= Himali Singh Soin =

Indian writer and artist

Himali Singh Soin is an Indian writer and artist currently who works between New Delhi and London. Singh Soin's interdisciplinary work focuses on the nature of identity, environmental issues, and the notion of deep time. She works across film, spoken word, performance, epistolary poetry, animation, music, and embroidery, which allows her to interweave complex concepts and narratives together.

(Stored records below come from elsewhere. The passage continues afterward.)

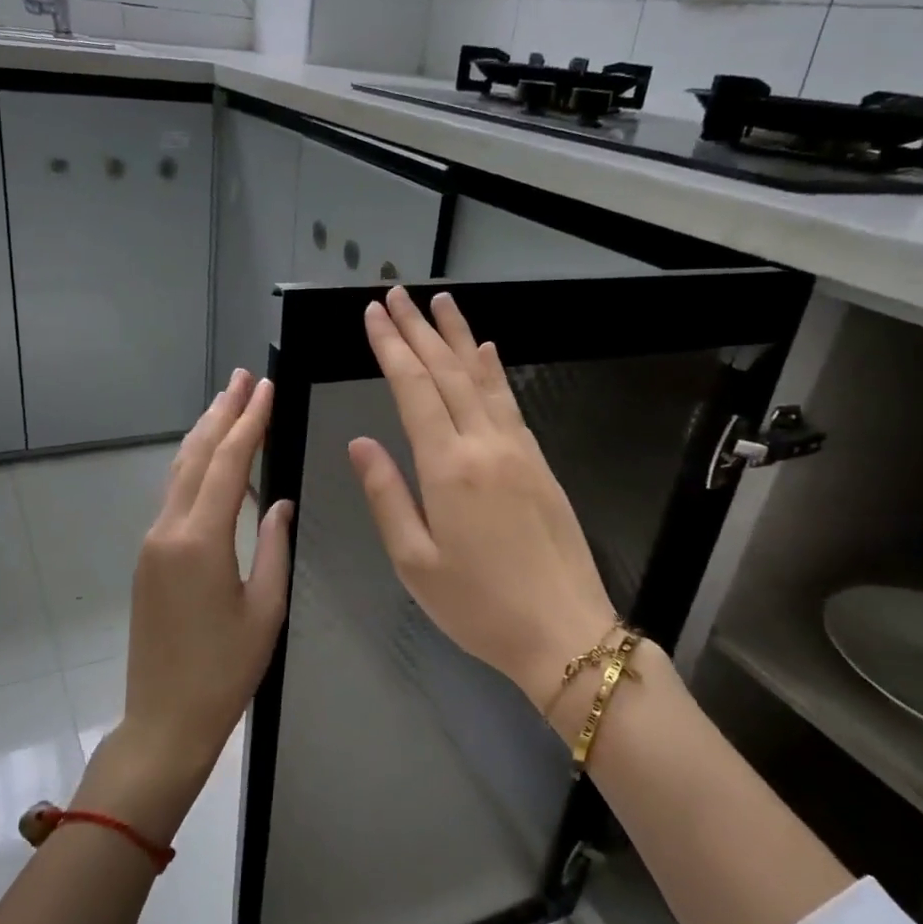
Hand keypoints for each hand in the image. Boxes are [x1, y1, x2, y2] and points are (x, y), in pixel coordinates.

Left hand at [96, 369, 293, 840]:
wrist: (164, 718)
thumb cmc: (225, 670)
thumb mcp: (265, 609)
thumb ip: (273, 546)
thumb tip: (278, 503)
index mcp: (201, 540)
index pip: (229, 464)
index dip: (249, 422)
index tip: (265, 388)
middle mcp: (169, 530)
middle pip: (197, 456)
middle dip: (221, 413)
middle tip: (242, 377)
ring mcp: (152, 543)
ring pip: (179, 473)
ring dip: (204, 434)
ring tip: (225, 402)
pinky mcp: (148, 558)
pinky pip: (173, 496)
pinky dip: (193, 466)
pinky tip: (207, 459)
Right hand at [347, 287, 620, 712]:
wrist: (563, 631)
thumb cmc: (478, 606)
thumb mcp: (414, 562)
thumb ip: (386, 495)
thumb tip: (359, 442)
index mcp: (447, 467)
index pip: (412, 389)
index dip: (390, 347)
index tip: (373, 313)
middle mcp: (485, 444)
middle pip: (446, 371)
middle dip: (418, 329)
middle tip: (396, 293)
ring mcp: (518, 449)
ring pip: (482, 378)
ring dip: (458, 336)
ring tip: (439, 302)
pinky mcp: (539, 461)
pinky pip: (510, 401)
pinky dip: (492, 371)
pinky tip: (486, 351)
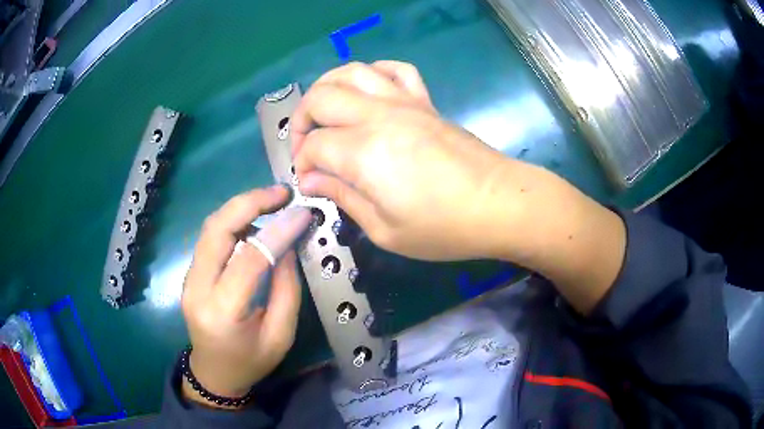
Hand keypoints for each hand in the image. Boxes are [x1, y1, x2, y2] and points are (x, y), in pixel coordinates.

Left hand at [181, 186, 300, 406]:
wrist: (214, 373)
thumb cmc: (251, 362)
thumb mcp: (281, 335)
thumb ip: (287, 289)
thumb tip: (287, 245)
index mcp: (223, 312)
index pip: (249, 259)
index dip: (278, 231)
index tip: (302, 213)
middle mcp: (197, 289)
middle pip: (217, 230)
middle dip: (249, 202)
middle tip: (281, 192)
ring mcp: (188, 279)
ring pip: (210, 227)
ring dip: (240, 207)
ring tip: (271, 201)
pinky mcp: (190, 273)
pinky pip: (209, 237)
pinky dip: (232, 221)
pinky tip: (253, 221)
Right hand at [292, 61, 516, 260]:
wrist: (499, 204)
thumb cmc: (444, 228)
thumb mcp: (385, 230)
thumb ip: (343, 198)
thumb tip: (311, 180)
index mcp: (363, 152)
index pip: (313, 146)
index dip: (302, 164)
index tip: (309, 183)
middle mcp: (378, 116)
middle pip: (321, 97)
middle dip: (301, 120)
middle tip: (305, 147)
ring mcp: (404, 103)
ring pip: (352, 71)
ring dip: (327, 87)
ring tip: (324, 112)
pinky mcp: (425, 102)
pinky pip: (396, 70)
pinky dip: (374, 73)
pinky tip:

Singh Soin has performed and exhibited at the Serpentine Galleries, Dhaka Art Summit, Somerset House, Devi Art Foundation, and Performa, and won the India Foundation for the Arts Award, and the Frieze Artist Award.

== Early life and education ==
Himali Singh Soin was born in 1987. Although she is from North central India and spent her youth in Delhi, she attended school in London and eventually went on to receive a BA in Theatre and English from Middlebury College, a MA in English Literature from The Bread Loaf School Of English and an MFA from Goldsmiths, University of London. Her work is heavily influenced by her Indian identity as she grapples with a feeling of alienation, nativism, nationality, and colonialism as a result of her upbringing in western culture. Her practice also draws heavily from her many travels. Growing up her father was an explorer who ventured as far as the arctic. Her parents would go on to make a travel company resulting in an annual family expedition which allowed Singh Soin to acquire inspiration and materials for her work.

== Art ==
Himali Singh Soin focuses on the themes of ecological loss, the loss of home, the search for shelter, issues of identity, and the nature of time. She uses metaphors from outer space and the natural environment in order to create fictional cosmologies that reflect upon the relationship between human and non-human life. The artist works in a range of media including performance, moving image, writing, sound, and text-based work.

We are Opposite Like That II: In 2019, Frieze commissioned Himali to create an artwork inspired by her journey to the Arctic Circle that reinvents traditional stories of exploration. She created a film titled We are Opposite Like That II, that gives a feminist take on typical male explorer narratives and colonial ideas through a fantastical and imaginative lens. The film also reflects on the idea of ice as an archive of stories that risk being lost due to glacial melt. In the film, Singh Soin plays the role of a tropical creature which transforms into ice and awakens the permafrost to become a living entity.

Ancestors of the Blue Moon: When Himali joined the Whitechapel Gallery Writer in Residence Program in 2020, she created a series of texts titled The Ancestors of the Blue Moon that researched her ancestral roots. The "flash fictions" collection discusses concepts like her namesake, the Himalayas, animistic rituals or remedies, mystical geometries, old-new materialism, and spirit realism. The texts are written from the perspective of forgotten deities who are recounting the world that they witness, and refer to the Tibetan Buddhist conception of the astral planes of existence as well as the rare blue moon that transforms linear time into mythical time.